La Grande Famille aspire à aider les étudiants des IUT de Seine-Saint-Denis et à former leur réseau professionnel. Ce jeudi soir, les lauréats de la quatrième édition recevaient leurs prix. Reportage.
Rendez-vous est fixé dans le très luxueux hôtel particulier de la Païva, à deux pas de la boutique du PSG des Champs-Elysées. Depuis plus d’un siècle, ce lieu, fait de magnifiques dorures et vitraux et de lustres étincelants, accueille les soirées les plus mondaines de la capitale. C’est sûrement pour cette raison que ce jeudi soir tout le monde s’est mis sur son 31 : les filles  en talons élégants et robes de soirée chic, les garçons avec leurs plus beaux nœuds papillon.

(Une suite de lignes)
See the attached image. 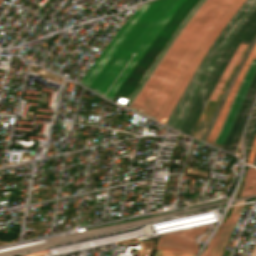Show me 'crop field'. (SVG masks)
I'll list each match as a JSON object with an SVG mask.
<instances>
[{"mask_svg":"<svg viewBox=\"0 0 256 256\" xmlns=\"http://www.w3.org/2000/svg\"><path fill=\"white\" fill-rule=\"evenodd\" d=\"M209 245H210V244H209ZM209 245L207 246V248L205 249V251L203 252V254H202L201 256H205L206 251H207V249H208Z\"/></svg>","mask_w":256,"mask_h":256,"instance_id":"dafd665d","label":"crop field"},{"mask_svg":"<svg viewBox=\"0 0 256 256\" xmlns=\"http://www.w3.org/2000/svg\"><path fill=\"white\" fill-rule=\"evenodd\" d=\"M255 152H256V139H255V142H254L253 147L251 149V152L249 154V158H248V162L247 163L251 164V162H252V160L254 158Z\"/></svg>","mask_w":256,"mask_h":256,"instance_id":"4a817a6b","label":"crop field"},{"mask_svg":"<svg viewBox=\"0 0 256 256\" xmlns=\"http://www.w3.org/2000/svg\"><path fill=\"white\" fill-rule=\"evenodd\" d=\"M205 0H199L197 4L194 6V8L190 11V13L187 15V17L184 19V21L181 23L179 28L176 30L174 35L171 37V39L168 41L166 46L163 48L161 53L158 55V57L155 59V61L152 63V65L149 67L139 84L136 86L130 97L127 99L126 103L124 104V107L130 108L131 104L135 100L136 96L140 92V90L143 88L145 83L147 82L149 76L151 75L152 71L156 67V65L159 63L163 55L166 53L168 50L169 46L173 43V41L176 39L180 31L183 29V27L187 24V22L190 20V18L195 14V12L200 8V6L203 4Z\"/></svg>","mask_w":256,"mask_h":256,"instance_id":"3316defc","label":"crop field"},{"mask_svg":"<svg viewBox=\"0 0 256 256\" xmlns=\"http://www.w3.org/2000/svg\"><path fill=\"white\" fill-rule=\"evenodd\" d=\"M255 97H256V73L250 83L247 94L236 115L234 125L230 133L228 134L222 146V149L229 151L233 154L235 153L241 132L243 130L244 124L246 122L247 116L249 114V111L251 109V106L254 102Z\"/></svg>","mask_w":256,"mask_h":256,"instance_id":"e52e79f7","label":"crop field"},{"mask_svg":"<svg viewBox=\"0 0 256 256\" xmlns=\"http://www.w3.org/2000/svg\"><path fill=\"white\" fill-rule=\"evenodd\" d=\"M255 137H256V121H255V124L253 126L252 132L250 134L249 140L247 142V146H246V150H245V163L247 161V157H248V154L250 152V149L252 147V144L254 142Z\"/></svg>","mask_w":256,"mask_h":256,"instance_id":"d9b57169","label":"crop field"},{"mask_svg":"<svg viewBox=\"0 0 256 256\" xmlns=\"http://www.w3.org/2000/svg\"><path fill=\"white\" fill-rule=\"evenodd\" d=\"M202 230L189 229L159 237L157 249L196 255L198 244L195 237Z\"/></svg>","mask_w":256,"mask_h":256,"instance_id":"d8731c3e","label":"crop field"},{"mask_svg":"<svg viewBox=\"0 0 256 256\" xmlns=\"http://www.w3.org/2000/svg\"><path fill=\"white\" fill-rule=\"evenodd\" d=\"M155 256H193V255H186V254H179V253H173V252H166V251H156Z\"/></svg>","mask_w":256,"mask_h":256,"instance_id":"733c2abd","label":"crop field"},{"mask_svg":"<svg viewBox=\"0 0 256 256\" xmlns=\"http://www.w3.org/2000/svg\"><path fill=\"white\" fill-rule=\"evenodd\" d=\"M255 42H256V36L254 37L253 41L251 42V44H250L248 50H247V51L245 52V54L243 55V57H242V59H241L239 65H238V67H237V69H236V71H235V73H234V75H233V77H232V79H231V81H230V83H229L227 89L225 90L223 96L221 97V99H220V101H219V103H218V105H217V107H216V109H215V112H214V114H213V116H212V118H211V120H210V123H209V125H208V127H207L205 133L203 134V136H202V138H201V141L205 142V140H206V138H207V136H208V134H209V132H210V130H211V128H212V126H213V124H214V122H215L217 116H218V114H219V111H220V109H221V107H222V105H223V103H224V101H225V99H226V97H227V95H228V93H229L231 87H232V85H233V83H234V81H235V79H236V77H237V75H238V73H239V71H240V69H241L243 63L245 62V60H246V58H247V56H248L250 50H251L252 47L254 46Z\"/></svg>","mask_w":256,"mask_h":256,"instance_id":"d1516ede","label":"crop field"},{"mask_svg":"<svg viewBox=\"0 0 256 256\" xmlns=\"http://www.w3.org/2000/svg\"><path fill=\"white\" fill-rule=\"evenodd\" d=\"M251 256H256V246H255V248H254V250H253Z\"/></svg>","mask_w":256,"mask_h":256,"instance_id":"214f88e0","label":"crop field"},{"mask_svg":"<svg viewBox=\"0 0 256 256\" xmlns=\"http://www.w3.org/2000/svg\"><path fill=\"white\" fill-rule=\"evenodd\" d=\"M232 2H204L157 65L130 110L155 119L189 60Z\"/></svg>","mask_w":256,"mask_h":256,"instance_id":"ac0d7876","label":"crop field"},{"mask_svg":"<svg viewBox=\"0 0 256 256\" xmlns=\"http://www.w3.org/2000/svg\"><path fill=\"white\" fill-rule=\"evenodd\" d=\"M197 1L198 0H186L180 6V8L177 10V12L165 26V28L153 41L147 52L144 54V56L141 58V60L138 62L135 68L132 70L128 78L116 92L111 101L116 102L119 96L128 98V96L131 94V92L135 88L136 84L138 83L142 75L145 73V71L148 69L150 64L155 59V57L164 47L171 34L179 26L183 18L192 9V7L196 4Z\"/></svg>","mask_w":256,"mask_h":256,"instance_id":"f4fd0767","label":"crop field"},{"mask_svg":"<svg viewBox=\"0 0 256 256\" xmlns=\"http://www.w3.org/2000/svg\"><path fill=\"white\" fill-rule=\"evenodd\" d=\"M256 70V61L252 60L243 79H242V82L239 86V89L234 97V100H233V103L230 107V110L228 112V115L225 119V122L218 134V136L216 137L215 139V142L219 143L222 145L224 139L226 138L228 132H229V129L234 121V118H235V115H236V112L241 104V101L247 91V88L249 86V83L252 79V76L254 74Z\"/></svg>","mask_w":256,"mask_h":256,"instance_id":"5a996713","label":"crop field"},{"mask_svg":"<svg viewBox=\"0 0 256 256\" xmlns=\"http://www.w3.org/2000/svg\"><path fill=\"white\" fill-rule=\"evenodd\" d=\"M220 229H221V228H220ZM219 231H220V230H219ZM219 231H217L216 236H215V238H214V240H213V242H212V244H211V246H210V248H209V250H208L206 256H209V255H210L211 250H212V248H213V246H214V243H215V241H216V238H217V236H218V234H219Z\"/></svg>","mask_w":256,"mask_h":256,"instance_id":"bc2a9ffb","label":"crop field"},{"mask_svg":"<svg viewBox=\"0 0 256 256\" xmlns=\"http://www.w3.org/2000/svg\"><path fill=\"white\" fill-rule=\"evenodd\" d=\"M252 165L256 166V155H255V158H254V160L252 162Z\"/></svg>","mask_w":256,"mask_h":256,"instance_id":"92a150f3","label":"crop field"},{"mask_svg":"<svg viewBox=\"0 0 256 256\" xmlns=\"http://www.w3.org/2000/svg\"><path fill=\"white\" fill-rule=\"evenodd\" d=\"M244 48H245V45H241L240 44L238 46V48L236 49V51L234 52V54H233V56H232V58H231V60H230V62L228 64L226 70L224 71V73L222 74L221 78L219 79V81H218V83H217V85H216V87H215V89H214V91H213L209 101L215 102L218 94L220 93L222 87L224 86L227 78L229 77L231 71L233 70V68H234L236 62L238 61L240 55L242 54Z\"/></svg>","mask_w":256,"mask_h":256,"instance_id":"cbeb9de0","label":"crop field"},{"mask_svg":"<svg viewBox=\"0 0 256 256\" xmlns=\"http://www.w3.org/2000/svg\"><path fill=\"white\" fill-rule=\"evenodd\" d=\"M244 1L245 0H234V2L229 7L227 12L223 14L221 19L218 21L215 27L211 30V32L205 38L201 47L199 48L196 55L194 56L192 62L190 61L191 63L189 64L184 74L182 75V77L180 78V80L172 90L171 94L169 95L168 99L166 100L165 104L163 105L162 109L160 110L155 120L164 124L166 119L169 117L174 105L179 100L181 94L183 93L187 84L189 83L195 71L197 70L198 66L200 65L201 61L205 57L206 53L208 52V50L210 49L214 41L216 40L218 34L226 25L228 20L232 17V15L237 11V9L243 4Z\"/></svg>","mask_w":256,"mask_h":256,"instance_id":"dd49c442","label":"crop field"},{"mask_svg":"<svg viewBox=\"0 0 256 256\" xmlns=\"http://www.w3.org/2000/svg\"><path fill=\"white\" fill-rule=\"evenodd\" d=\"M243 206H234L232 212L225 221V224L210 256H222Z\"/></svg>","mask_w":256,"mask_h":256,"instance_id":"28ad6ade","label":"crop field"},{"mask_svg":"<svg viewBox=\"0 0 256 256\" xmlns=\"http://www.w3.org/2000/svg\"><path fill=\"white\" fill-rule=\"evenodd\" d=\"M183 1L154 0L141 5L123 23L79 83L111 100Z\"/></svg>","mask_w":256,"mask_h":256,"instance_id":"8a807250","label":"crop field"},{"mask_svg":"<svg viewBox=\"0 0 256 256\" xmlns=\"http://www.w3.org/2000/svg\"><path fill=\"white\" fill-rule=\"evenodd\" d=\"M256 34V8L244 22L241 29L235 34L231 44L227 48L226 52L222 56L206 85L204 86L202 92L194 103L192 109L190 110L182 128L181 132L190 135L203 107L205 106L212 90L214 89L220 75L226 68L234 50L240 42L250 44L252 38ZM180 132V133H181Z\"/></svg>","mask_w":256,"mask_h":256,"instance_id":"412701ff","label":"crop field"},{"mask_svg":"<svg viewBox=\"0 0 256 256\" xmlns=\"http://www.w3.org/2000/svg\"><path fill=\"white\" fill-rule=\"evenodd\" d=\"M252 56L256 57V44L253 47L249 57L247 58V60H246V62L244 64V66H243V68H242V70H241V72H240V74H239V76H238V78H237V80H236V82H235L231 92L229 93V95H228V97H227V99H226V101H225V103H224V105H223V107H222V109L220 111V114H219V116L217 118V121H216V123H215V125H214V127H213V129H212V131L210 133V135L208 136V138L206 140V143L210 144V142H211V140H212V138H213V136H214V134H215V132H216V130H217V128H218V126H219V124H220V122H221V120H222V118H223V116H224V114H225V112L227 110V108H228V105H229V103L231 101V98H232V96L234 94V91H235V89H236V87H237V85H238V83H239V81H240V79H241V77H242V75H243L247 65L249 64Z\"/></svg>","mask_w":256,"mask_h":256,"instance_id":"22f410ed","label":"crop field"},{"mask_svg":"<svg viewBox=\"0 0 256 256\" xmlns=\"http://www.w3.org/2000/svg\"><path fill=\"white\" fill-rule=\"evenodd\" d=\"M251 187V189H249ZM256 194V169L248 166L239 197Z\"/></svg>","mask_w":256,"mask_h":256,"instance_id":"5142ce71","label":"crop field"},{"mask_svg":"<svg viewBox=\"0 0 256 256\" xmlns=\"http://www.w3.org/2000/svg\"><path fill=\"white\" fill-rule=\"evenodd\" d=\"M255 7L256 0H246L239 10L233 15L207 53L203 62L185 89L181 99L176 104L172 114L165 122V125L179 131L186 115L228 47L234 34L239 30L241 24L246 20Z\"/></svg>","mask_w":256,"mask_h":256,"instance_id":"34b2d1b8","label":"crop field"}]
</instances>
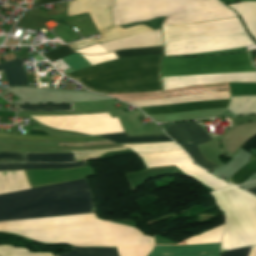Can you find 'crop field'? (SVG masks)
<instances>
[{"instance_id": "crop-field-36", "label": "crop field", "mask_w": 256, "mask_h": 256, "mask_svg": "<svg viewBox=\"0 0 256 256\" xmlns=\"http://www.w3.org/2000/svg\"><path fill=\"white\" fill-rule=\"evenodd\" d=\"M39 5L48 3V2H53V1H58V0H35Z\"/></svg>"}, {"instance_id": "crop-field-1", "label": "crop field", "mask_w": 256, "mask_h": 256, "mask_svg": "<svg viewBox=\"0 0 256 256\" xmlns=\"http://www.w3.org/2000/svg\"><path fill=\"white\" fill-rule=\"evenodd\" d=\"M0 231L44 243L116 247L119 256H146L153 246V239L137 229L101 221L95 214L0 222Z\"/></svg>"}, {"instance_id": "crop-field-8", "label": "crop field", "mask_w": 256, "mask_h": 256, "mask_svg": "<svg viewBox=\"0 0 256 256\" xmlns=\"http://www.w3.org/2000/svg\"><path fill=\"white\" fill-rule=\"evenodd\" d=\"M243 31L237 17L163 27V42L215 36Z\"/></svg>"}, {"instance_id": "crop-field-22", "label": "crop field", "mask_w": 256, "mask_h": 256, "mask_svg": "<svg viewBox=\"0 0 256 256\" xmlns=\"http://www.w3.org/2000/svg\"><path fill=\"white\" fill-rule=\"evenodd\" d=\"M21 111H73V104L15 105Z\"/></svg>"}, {"instance_id": "crop-field-7", "label": "crop field", "mask_w": 256, "mask_h": 256, "mask_svg": "<svg viewBox=\"0 0 256 256\" xmlns=\"http://www.w3.org/2000/svg\"><path fill=\"white\" fill-rule=\"evenodd\" d=\"M110 7L113 0H70L68 1V16L88 12L102 38H95L68 44L73 50L91 45L95 42H105L117 38L151 31V29L138 25L128 29L120 26H112L110 19Z\"/></svg>"}, {"instance_id": "crop-field-23", "label": "crop field", "mask_w": 256, "mask_h": 256, "mask_svg": "<svg viewBox=\"0 0 256 256\" xmlns=\"http://www.w3.org/2000/svg\"><path fill=\"white\" fill-rule=\"evenodd\" d=\"M115 54L118 56V58H127V57H133V56H151V55L162 54V47L122 50V51H116Z\"/></svg>"}, {"instance_id": "crop-field-21", "label": "crop field", "mask_w": 256, "mask_h": 256, "mask_svg": "<svg viewBox=\"0 0 256 256\" xmlns=\"http://www.w3.org/2000/svg\"><path fill=\"white\" fill-rule=\"evenodd\" d=\"M256 172V155L250 156L249 162L236 172L228 181L241 184Z\"/></svg>"}, {"instance_id": "crop-field-16", "label": "crop field", "mask_w": 256, "mask_h": 256, "mask_svg": "<svg viewBox=\"0 0 256 256\" xmlns=\"http://www.w3.org/2000/svg\"><path fill=\"white\" fill-rule=\"evenodd\" d=\"M98 136L115 143H142V142L171 140L165 134L152 135V136L128 137L127 133H119V134L98 135Z\"/></svg>"}, {"instance_id": "crop-field-18", "label": "crop field", "mask_w": 256, "mask_h": 256, "mask_svg": "<svg viewBox=\"0 0 256 256\" xmlns=\"http://www.w3.org/2000/svg\"><path fill=\"white\" fill-rule=\"evenodd\" d=\"M83 162L79 163H61V164H42V163H27V164H0V171L15 170V169H52V168H72L85 166Z\"/></svg>"}, {"instance_id": "crop-field-19", "label": "crop field", "mask_w": 256, "mask_h": 256, "mask_svg": "<svg viewBox=\"0 0 256 256\" xmlns=\"http://www.w3.org/2000/svg\"><path fill=\"white\" fill-rule=\"evenodd\" d=\"M73 154H34L25 153V162H71Z\"/></svg>"}, {"instance_id": "crop-field-26", "label": "crop field", "mask_w": 256, "mask_h": 256, "mask_svg": "<svg viewBox=\"0 0 256 256\" xmlns=\"http://www.w3.org/2000/svg\"><path fill=\"white\" fill-rule=\"evenodd\" d=\"M62 60L68 64L73 71L90 66V64L80 54L62 58Z\"/></svg>"}, {"instance_id": "crop-field-38", "label": "crop field", "mask_w": 256, "mask_h": 256, "mask_svg": "<svg viewBox=\"0 0 256 256\" xmlns=\"http://www.w3.org/2000/svg\"><path fill=\"white\" fill-rule=\"evenodd\" d=\"M248 191H250L252 194L256 195V187L250 188V189H246Z\"/></svg>"}, {"instance_id": "crop-field-27", "label": "crop field", "mask_w": 256, "mask_h": 256, "mask_svg": "<svg viewBox=\"0 0 256 256\" xmlns=\"http://www.w3.org/2000/svg\"><path fill=\"white\" fill-rule=\"evenodd\" d=\"M136 153H156V152H164L171 150H179L181 149L177 144L159 146V147H132L130 148Z\"/></svg>"}, {"instance_id": "crop-field-6", "label": "crop field", "mask_w": 256, "mask_h": 256, "mask_svg": "<svg viewBox=\"0 0 256 256\" xmlns=\"http://www.w3.org/2000/svg\"><path fill=\"white\" fill-rule=\"evenodd\" d=\"M247 53L194 58H163L162 77L250 72Z\"/></svg>"}, {"instance_id": "crop-field-35", "label": "crop field", "mask_w": 256, "mask_h": 256, "mask_svg": "<svg viewBox=\"0 0 256 256\" xmlns=\"http://www.w3.org/2000/svg\"><path fill=\"white\" fill-rule=\"evenodd\" d=\"M184 153L183 151H175V152H164V153H157V154H138L139 157H146V156H159V155H172V154H180Z\"/></svg>"}, {"instance_id": "crop-field-10", "label": "crop field", "mask_w": 256, "mask_h": 256, "mask_svg": "<svg viewBox=\"0 0 256 256\" xmlns=\"http://www.w3.org/2000/svg\"><path fill=\"white\" fill-rule=\"evenodd\" d=\"M147 168L158 166L175 165L178 169L183 171L188 176L202 182L210 188L217 190L229 186L230 184L222 181L216 176L204 171L203 169L192 164V161L186 154L161 156V157H148L142 158Z\"/></svg>"}, {"instance_id": "crop-field-29", "label": "crop field", "mask_w": 256, "mask_h": 256, "mask_svg": "<svg viewBox=\"0 0 256 256\" xmlns=\"http://www.w3.org/2000/svg\"><path fill=\"white\" fill-rule=\"evenodd\" d=\"M82 55V54H81ZM91 65L97 64L100 62L116 59L117 56L114 52L106 53L103 55H82Z\"/></svg>"}, {"instance_id": "crop-field-34", "label": "crop field", "mask_w": 256, "mask_h": 256, "mask_svg": "<svg viewBox=\"0 0 256 256\" xmlns=\"http://www.w3.org/2000/svg\"><path fill=\"white\" fill-rule=\"evenodd\" d=\"M53 140H57V141L84 140V142H90V141H101L102 139L96 138V137H85V138H53Z\"/></svg>"}, {"instance_id": "crop-field-3", "label": "crop field", "mask_w": 256, "mask_h": 256, "mask_svg": "<svg viewBox=\"0 0 256 256\" xmlns=\"http://www.w3.org/2000/svg\"><path fill=\"white\" fill-rule=\"evenodd\" d=\"M160 63L161 56L121 59L65 76L102 94L158 91Z\"/></svg>"}, {"instance_id": "crop-field-32", "label": "crop field", "mask_w": 256, "mask_h": 256, "mask_svg": "<svg viewBox=\"0 0 256 256\" xmlns=\"http://www.w3.org/2000/svg\"><path fill=\"white\" fill-rule=\"evenodd\" d=\"M76 52H82V53H87V54H98V53H106L107 51H105L100 45L95 44L93 46L81 49L79 51Z\"/></svg>"}, {"instance_id": "crop-field-14", "label": "crop field", "mask_w": 256, "mask_h": 256, "mask_svg": "<svg viewBox=\"0 0 256 256\" xmlns=\"http://www.w3.org/2000/svg\"><path fill=\"white\" fill-rule=\"evenodd\" d=\"M0 71H3L9 87L29 86L21 59L0 64Z\"/></svg>"}, {"instance_id": "crop-field-13", "label": "crop field", "mask_w": 256, "mask_h": 256, "mask_svg": "<svg viewBox=\"0 0 256 256\" xmlns=\"http://www.w3.org/2000/svg\"><path fill=\"white\" fill-rule=\"evenodd\" d=\"M228 101H229V98H223V99L181 102V103H175V104H169V105L144 106L139 108L143 110L145 114H160V113H171V112H178V111L191 110V109L222 107V106H227Z\"/></svg>"}, {"instance_id": "crop-field-17", "label": "crop field", "mask_w": 256, "mask_h": 256, "mask_svg": "<svg viewBox=\"0 0 256 256\" xmlns=\"http://www.w3.org/2000/svg\"><path fill=\"white\" fill-rule=\"evenodd\" d=\"M54 256H118L116 248L107 247H84L71 248L70 252Z\"/></svg>"}, {"instance_id": "crop-field-5", "label": "crop field", "mask_w": 256, "mask_h": 256, "mask_svg": "<svg viewBox=\"0 0 256 256\" xmlns=\"http://www.w3.org/2000/svg\"><path fill=\"white\" fill-rule=\"evenodd\" d=\"M233 186L212 193L225 217L222 250L256 245V198Z\"/></svg>"}, {"instance_id": "crop-field-11", "label": "crop field", "mask_w": 256, "mask_h": 256, "mask_svg": "<svg viewBox=\"0 0 256 256\" xmlns=\"http://www.w3.org/2000/svg\"><path fill=\"white\" fill-rule=\"evenodd\" d=\"M220 243L155 246L148 256H219Z\"/></svg>"}, {"instance_id": "crop-field-9", "label": "crop field", "mask_w": 256, "mask_h": 256, "mask_svg": "<svg viewBox=\"0 0 256 256\" xmlns=\"http://www.w3.org/2000/svg\"><path fill=\"white\" fill-rule=\"evenodd\" d=\"M165 131L175 141L179 142L189 156L201 167L209 171L218 168V166L205 161L200 156L195 142L210 140L211 138L195 122L185 124H168Z\"/></svg>"}, {"instance_id": "crop-field-20", "label": "crop field", "mask_w": 256, "mask_h": 256, "mask_svg": "<svg viewBox=\"0 0 256 256\" xmlns=\"http://www.w3.org/2000/svg\"><path fill=\"white\" fill-rule=\"evenodd\" d=\"M222 226L216 227L214 229L208 230L196 236H193L189 239H186V244H194V243H215L220 242V237L222 234Z\"/></svg>"}, {"instance_id": "crop-field-37", "label": "crop field", "mask_w": 256, "mask_h": 256, "mask_svg": "<svg viewBox=\"0 0 256 256\" xmlns=\"http://www.w3.org/2000/svg\"><path fill=\"white\" fill-rule=\"evenodd\" d=\"M219 1L222 2L223 4H226V3H232V2L244 1V0H219Z\"/></svg>"}, {"instance_id": "crop-field-30", "label": "crop field", "mask_w": 256, "mask_h": 256, "mask_svg": "<svg viewBox=\"0 0 256 256\" xmlns=\"http://www.w3.org/2000/svg\"><path fill=\"white\" fill-rule=\"evenodd\" d=\"M0 162H24V153L0 151Z\"/></svg>"}, {"instance_id": "crop-field-24", "label": "crop field", "mask_w": 256, "mask_h": 256, "mask_svg": "<svg viewBox=\"0 0 256 256\" xmlns=\"http://www.w3.org/2000/svg\"><path fill=\"white\" fill-rule=\"evenodd\" d=\"M0 256H53L51 252L30 253L26 248H12L4 245L0 246Z\"/></svg>"}, {"instance_id": "crop-field-2", "label": "crop field", "mask_w": 256, "mask_h": 256, "mask_svg": "<svg viewBox=\"0 0 256 256\" xmlns=\"http://www.w3.org/2000/svg\"><path fill=\"white\" fill-rule=\"evenodd\" d=\"M88 179L0 194V221L92 212Z\"/></svg>"}, {"instance_id": "crop-field-12", "label": "crop field", "mask_w": 256, "mask_h": 256, "mask_svg": "<svg viewBox=\"0 0 256 256\" xmlns=\"http://www.w3.org/2000/svg\"><path fill=\"white\" fill-rule=\"evenodd\" d=\"M108 52L139 47L163 46L161 31H152L101 44Z\"/></svg>"}, {"instance_id": "crop-field-15", "label": "crop field", "mask_w": 256, "mask_h": 256, "mask_svg": "<svg viewBox=\"0 0 256 256\" xmlns=\"http://www.w3.org/2000/svg\"><path fill=\"white\" fill-rule=\"evenodd\" d=\"M229 6L238 12L256 39V2H241Z\"/></svg>"}, {"instance_id": "crop-field-28", "label": "crop field", "mask_w": 256, "mask_h": 256, "mask_svg": "<svg viewBox=\"0 0 256 256\" xmlns=\"http://www.w3.org/2000/svg\"><path fill=\"white\" fill-rule=\"evenodd\" d=\"M71 54H74V52L70 48H68L66 45H64L58 49H55L43 54V56L48 60L52 61V60H56Z\"/></svg>"}, {"instance_id": "crop-field-25", "label": "crop field", "mask_w": 256, "mask_h": 256, "mask_svg": "<svg viewBox=\"0 0 256 256\" xmlns=\"http://www.w3.org/2000/svg\"><path fill=\"white\" fill-rule=\"evenodd\" d=\"M124 148H114V149H102V150H91V151H72L75 155L76 161L91 160L99 157L107 151L113 150H123Z\"/></svg>"}, {"instance_id": "crop-field-4", "label": "crop field", "mask_w": 256, "mask_h": 256, "mask_svg": "<svg viewBox=\"0 0 256 256\" xmlns=\"http://www.w3.org/2000/svg\"><path fill=\"white\" fill-rule=\"evenodd\" d=\"M168 16L163 26L236 16L217 0H114L113 25Z\"/></svg>"}, {"instance_id": "crop-field-33", "label": "crop field", "mask_w": 256, "mask_h": 256, "mask_svg": "<svg viewBox=\"0 0 256 256\" xmlns=\"http://www.w3.org/2000/svg\"><path fill=\"white\" fill-rule=\"evenodd\" d=\"M0 137H5V138H17V139L52 140V139H50L49 137L27 136V135H7V134H0Z\"/></svg>"}, {"instance_id": "crop-field-31", "label": "crop field", "mask_w": 256, "mask_h": 256, "mask_svg": "<svg viewBox=\"0 0 256 256\" xmlns=\"http://www.w3.org/2000/svg\"><path fill=\"white\" fill-rule=\"evenodd\" d=\"M252 247L235 249L224 253L222 256H248ZM249 256H256V247H253Z\"/></svg>"}]
</instances>
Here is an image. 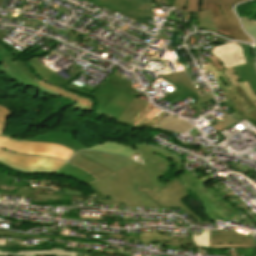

CONSIGNE => Dans le texte sur la remise des prix de la Grande Famille, relevez toutes les pièces de tenue portées par les invités ce jeudi soir.

RÉPONSE => Les talons élégants, les robes de soirée chic et les nœuds papillon.